Self-Mined Hard Prompts Cut Jailbreak Success but Spike Refusal Rates
A new safety fine-tuning technique for language models has been introduced by researchers. This method evaluates potential prompts based on the frequency of harmful judgments from the target model’s own rollouts and fine-tunes using the most challenging prompts alongside non-jailbroken rollouts. When applied to Llama-3-8B-Instruct and Llama-3.2-3B-Instruct, it lowers the success rate of WildJailbreak attacks from 11.5% and 20.1% to between 1% and 3%. However, it raises the refusal rate for benign prompts resembling jailbreaks from 14-22% to 74-94%. By mixing hard prompts with adversarial benign ones at a 1:1 ratio, refusal rates decrease to 30-51% for 8B and 52-72% for 3B, with a slight reduction in ASR by 2-6 percentage points. Training on the most difficult half of the eligible prompts within this mixed approach further reduces ASR by 35-50%, approximately 3 percentage points. This method is elaborated in a paper available on arXiv (2605.03226).
Key facts
- Method scores prompts by how often target model's own rollouts are judged harmful.

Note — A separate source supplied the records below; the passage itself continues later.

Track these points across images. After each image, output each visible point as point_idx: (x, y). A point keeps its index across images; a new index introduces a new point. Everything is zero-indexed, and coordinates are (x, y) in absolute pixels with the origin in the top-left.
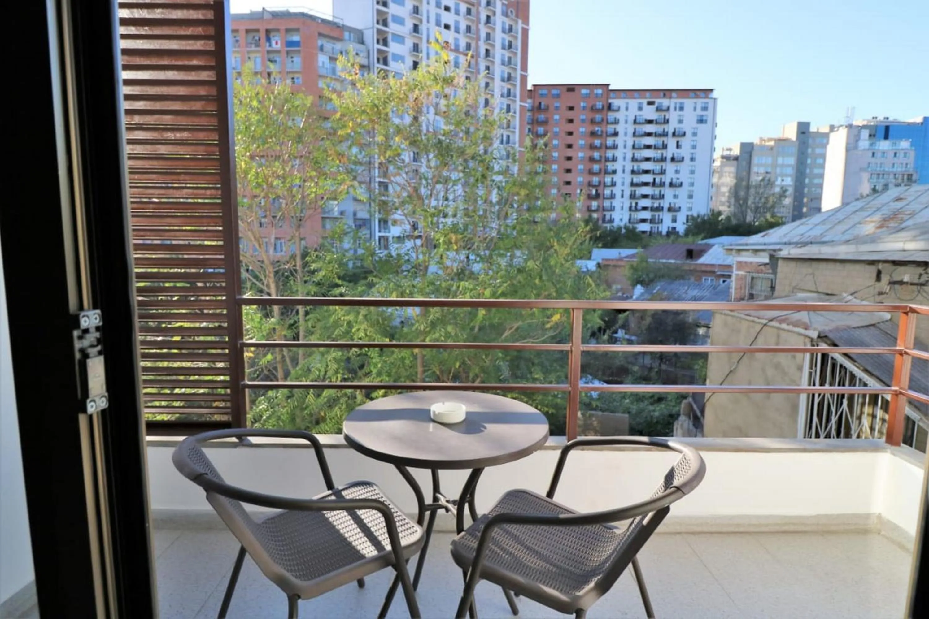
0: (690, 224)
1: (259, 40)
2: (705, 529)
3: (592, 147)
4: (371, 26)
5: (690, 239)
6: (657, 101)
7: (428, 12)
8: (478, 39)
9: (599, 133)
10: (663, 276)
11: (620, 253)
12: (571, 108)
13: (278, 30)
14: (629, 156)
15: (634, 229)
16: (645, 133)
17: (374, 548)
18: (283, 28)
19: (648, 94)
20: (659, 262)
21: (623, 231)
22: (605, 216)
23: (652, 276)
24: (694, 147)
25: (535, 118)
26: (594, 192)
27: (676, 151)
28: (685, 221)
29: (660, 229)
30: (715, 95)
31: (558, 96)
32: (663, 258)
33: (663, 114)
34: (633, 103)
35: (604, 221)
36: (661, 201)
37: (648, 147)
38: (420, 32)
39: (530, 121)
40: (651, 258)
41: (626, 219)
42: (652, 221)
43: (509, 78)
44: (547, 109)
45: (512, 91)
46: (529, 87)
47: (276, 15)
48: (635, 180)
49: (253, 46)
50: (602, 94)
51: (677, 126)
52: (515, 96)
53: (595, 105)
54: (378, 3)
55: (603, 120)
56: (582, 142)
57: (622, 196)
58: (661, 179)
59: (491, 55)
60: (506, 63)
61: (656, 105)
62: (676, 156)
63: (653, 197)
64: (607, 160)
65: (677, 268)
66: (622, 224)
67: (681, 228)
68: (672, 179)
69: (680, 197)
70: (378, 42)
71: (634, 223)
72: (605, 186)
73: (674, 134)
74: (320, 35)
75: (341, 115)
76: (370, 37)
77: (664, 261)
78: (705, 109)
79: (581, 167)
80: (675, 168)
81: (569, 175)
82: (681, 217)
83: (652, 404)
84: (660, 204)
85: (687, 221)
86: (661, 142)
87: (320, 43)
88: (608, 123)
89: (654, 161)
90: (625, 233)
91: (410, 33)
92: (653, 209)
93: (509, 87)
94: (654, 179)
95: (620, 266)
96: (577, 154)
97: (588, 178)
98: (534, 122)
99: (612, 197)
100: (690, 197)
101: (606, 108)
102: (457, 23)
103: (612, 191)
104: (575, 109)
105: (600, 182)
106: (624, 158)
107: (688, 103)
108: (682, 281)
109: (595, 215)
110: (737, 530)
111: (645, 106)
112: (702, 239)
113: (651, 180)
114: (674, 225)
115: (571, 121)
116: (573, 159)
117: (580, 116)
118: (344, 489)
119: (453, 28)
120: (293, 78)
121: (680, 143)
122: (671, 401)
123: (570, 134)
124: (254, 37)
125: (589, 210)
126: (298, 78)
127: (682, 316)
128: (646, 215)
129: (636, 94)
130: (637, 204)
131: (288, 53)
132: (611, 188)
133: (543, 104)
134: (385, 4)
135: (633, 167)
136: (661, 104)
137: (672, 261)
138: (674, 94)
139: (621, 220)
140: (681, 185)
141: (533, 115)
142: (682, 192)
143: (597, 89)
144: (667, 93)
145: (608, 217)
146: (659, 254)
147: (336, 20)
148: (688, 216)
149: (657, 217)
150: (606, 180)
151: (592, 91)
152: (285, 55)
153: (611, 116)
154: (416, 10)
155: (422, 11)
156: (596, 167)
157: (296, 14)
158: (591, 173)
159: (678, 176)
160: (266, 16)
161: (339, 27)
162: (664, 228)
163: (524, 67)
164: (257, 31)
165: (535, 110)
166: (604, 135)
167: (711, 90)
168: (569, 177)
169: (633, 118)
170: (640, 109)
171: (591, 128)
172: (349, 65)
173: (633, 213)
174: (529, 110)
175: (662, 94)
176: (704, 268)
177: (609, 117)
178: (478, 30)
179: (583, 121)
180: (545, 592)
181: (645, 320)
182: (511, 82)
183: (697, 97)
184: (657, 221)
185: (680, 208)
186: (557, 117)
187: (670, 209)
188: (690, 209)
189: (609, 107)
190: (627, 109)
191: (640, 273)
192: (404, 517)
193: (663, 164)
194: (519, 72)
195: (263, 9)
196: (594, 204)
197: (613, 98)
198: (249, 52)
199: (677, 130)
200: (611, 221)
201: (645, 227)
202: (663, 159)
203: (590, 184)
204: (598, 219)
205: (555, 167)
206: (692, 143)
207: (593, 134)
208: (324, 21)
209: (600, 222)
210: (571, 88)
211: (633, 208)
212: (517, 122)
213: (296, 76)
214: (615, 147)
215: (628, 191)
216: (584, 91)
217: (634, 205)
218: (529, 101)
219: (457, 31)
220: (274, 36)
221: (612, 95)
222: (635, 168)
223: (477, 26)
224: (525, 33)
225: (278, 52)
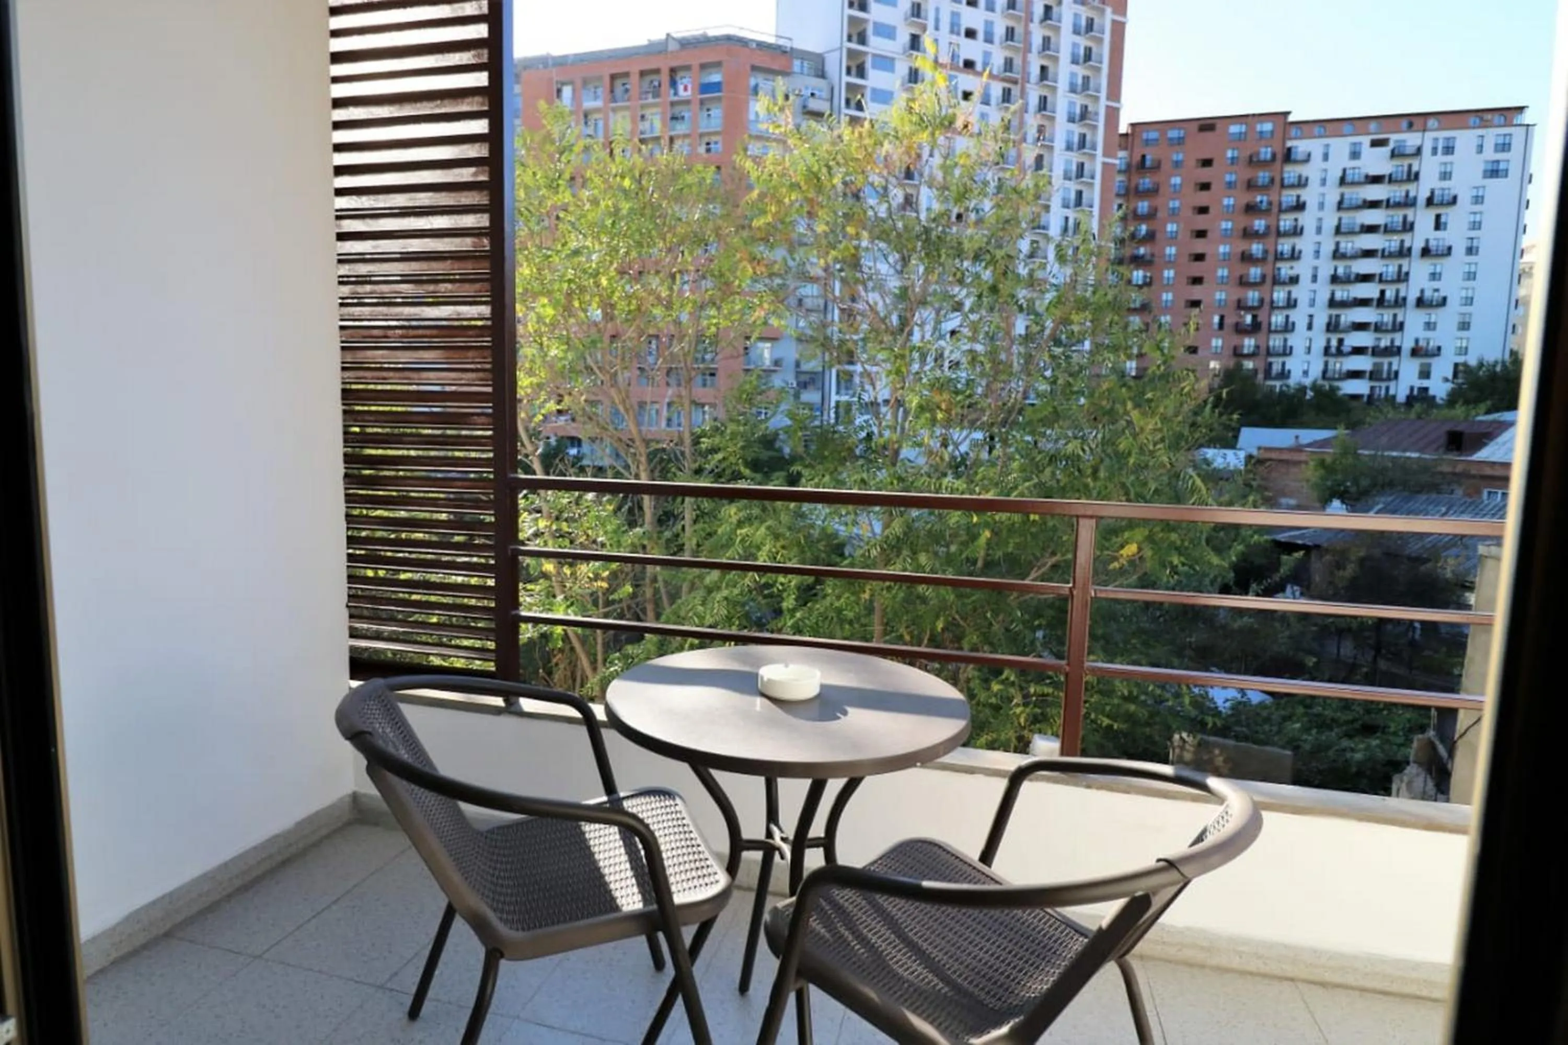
0: (1460, 381)
1: (660, 85)
2: (1350, 980)
3: (1249, 234)
4: (838, 45)
5: (1459, 411)
6: (1394, 138)
7: (937, 10)
8: (1028, 49)
9: (1264, 206)
10: (1391, 484)
11: (1297, 437)
12: (1207, 163)
13: (687, 68)
14: (1328, 248)
15: (1334, 390)
16: (1365, 201)
17: (639, 897)
18: (695, 63)
19: (1373, 126)
20: (1382, 456)
21: (1310, 394)
22: (1270, 364)
23: (1365, 482)
24: (1476, 226)
25: (1133, 185)
26: (1248, 319)
27: (1433, 235)
28: (1450, 376)
29: (1392, 392)
30: (1527, 118)
31: (1180, 141)
32: (1393, 449)
33: (1406, 162)
34: (1340, 146)
35: (1268, 374)
36: (1397, 336)
37: (1371, 229)
38: (921, 48)
39: (1122, 192)
40: (1362, 448)
41: (1316, 371)
42: (1374, 375)
43: (1085, 114)
44: (1157, 166)
45: (1088, 138)
46: (1123, 128)
47: (686, 44)
48: (1339, 296)
49: (650, 95)
50: (1272, 132)
51: (1438, 185)
52: (1094, 147)
53: (1258, 154)
54: (851, 5)
55: (1272, 180)
56: (1227, 225)
57: (1310, 327)
58: (1398, 291)
59: (1050, 75)
60: (1079, 88)
61: (1392, 145)
62: (1433, 244)
63: (1378, 328)
64: (1279, 257)
65: (1425, 467)
66: (1308, 382)
67: (1439, 388)
68: (1422, 291)
69: (1439, 326)
70: (849, 72)
71: (1334, 379)
72: (1273, 307)
73: (1430, 202)
74: (754, 68)
75: (759, 195)
76: (835, 66)
77: (1395, 454)
78: (1504, 147)
79: (1222, 272)
80: (1431, 270)
81: (1197, 288)
82: (1442, 368)
83: (1349, 736)
84: (1392, 341)
85: (1455, 375)
86: (1401, 219)
87: (753, 82)
88: (1283, 186)
89: (1383, 256)
90: (1312, 398)
91: (904, 52)
92: (1376, 352)
93: (1084, 130)
94: (1383, 292)
95: (1298, 463)
96: (1217, 249)
97: (1237, 293)
98: (1130, 193)
99: (1289, 327)
100: (1464, 326)
101: (1279, 157)
102: (989, 24)
103: (1287, 317)
104: (1215, 163)
105: (1262, 301)
106: (1317, 253)
107: (1465, 139)
108: (1434, 496)
109: (1249, 364)
110: (1425, 993)
111: (1366, 149)
112: (1488, 412)
113: (1376, 295)
114: (1425, 383)
115: (1205, 187)
116: (1208, 258)
117: (1222, 175)
118: (628, 797)
119: (981, 35)
120: (708, 144)
121: (1443, 219)
122: (1395, 734)
123: (1203, 210)
124: (652, 82)
125: (1237, 353)
126: (716, 143)
127: (1429, 565)
128: (1363, 363)
129: (1347, 128)
130: (1341, 341)
131: (702, 102)
132: (1286, 312)
133: (1148, 157)
134: (863, 7)
135: (1336, 270)
136: (1401, 144)
137: (1415, 455)
138: (1432, 123)
139: (1306, 373)
140: (1443, 302)
141: (1129, 180)
142: (1446, 319)
143: (1262, 122)
144: (1418, 122)
145: (1276, 368)
146: (1384, 440)
147: (781, 42)
148: (1456, 365)
149: (1386, 367)
150: (1275, 295)
151: (1251, 128)
152: (698, 106)
153: (1291, 172)
154: (917, 10)
155: (926, 11)
156: (1255, 272)
157: (717, 39)
158: (1243, 282)
159: (1436, 284)
160: (673, 46)
161: (785, 52)
162: (1401, 391)
163: (1115, 92)
164: (657, 71)
165: (1133, 170)
166: (1275, 209)
167: (1521, 109)
168: (1196, 292)
169: (1339, 174)
170: (1355, 155)
171: (1246, 198)
172: (776, 109)
173: (1331, 360)
174: (1120, 172)
175: (1404, 123)
176: (1488, 471)
177: (1286, 175)
178: (1027, 33)
179: (1230, 185)
180: (911, 1025)
181: (1344, 569)
182: (1088, 122)
183: (1485, 125)
184: (1385, 375)
185: (1439, 348)
186: (1176, 180)
187: (1415, 352)
188: (1464, 351)
189: (1288, 156)
190: (1326, 157)
191: (1339, 477)
192: (707, 855)
193: (1405, 262)
194: (1103, 102)
195: (668, 35)
196: (1249, 343)
197: (1296, 138)
198: (643, 107)
199: (1437, 193)
200: (1284, 374)
201: (1360, 387)
202: (1404, 252)
203: (1241, 305)
204: (1255, 371)
205: (1169, 273)
206: (1472, 218)
207: (1251, 209)
208: (761, 45)
209: (1260, 376)
210: (1207, 125)
211: (1333, 350)
212: (1095, 195)
213: (714, 139)
214: (1297, 232)
215: (1322, 318)
216: (1234, 129)
217: (1334, 343)
218: (1122, 154)
219: (989, 39)
220: (682, 78)
221: (1293, 131)
222: (1341, 271)
223: (1026, 26)
224: (1119, 30)
225: (687, 102)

- Fine-tunes on hardest prompts paired with non-jailbroken rollouts.
- Tested on Llama-3-8B-Instruct and Llama-3.2-3B-Instruct.
- WildJailbreak ASR reduced from 11.5% and 20.1% to 1-3%.

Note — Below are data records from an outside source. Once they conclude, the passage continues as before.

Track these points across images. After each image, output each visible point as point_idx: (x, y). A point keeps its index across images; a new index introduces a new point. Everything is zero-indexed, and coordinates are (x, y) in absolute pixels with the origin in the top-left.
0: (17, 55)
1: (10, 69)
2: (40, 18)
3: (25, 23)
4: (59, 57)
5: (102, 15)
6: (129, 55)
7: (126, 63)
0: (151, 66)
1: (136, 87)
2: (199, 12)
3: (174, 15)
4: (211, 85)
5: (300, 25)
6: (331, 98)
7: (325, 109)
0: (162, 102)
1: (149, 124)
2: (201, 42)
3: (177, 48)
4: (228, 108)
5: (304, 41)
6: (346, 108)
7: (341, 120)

- Refusal on jailbreak-shaped benign prompts increased from 14-22% to 74-94%.
- Interleaving hard prompts 1:1 with adversarially-framed benign prompts cuts refusal to 30-51% (8B) and 52-72% (3B).
- Mixed regime costs 2-6 percentage points of ASR.
- Training on hardest half of eligible pool cuts remaining ASR by 35-50%.
Entities
Institutions
- arXiv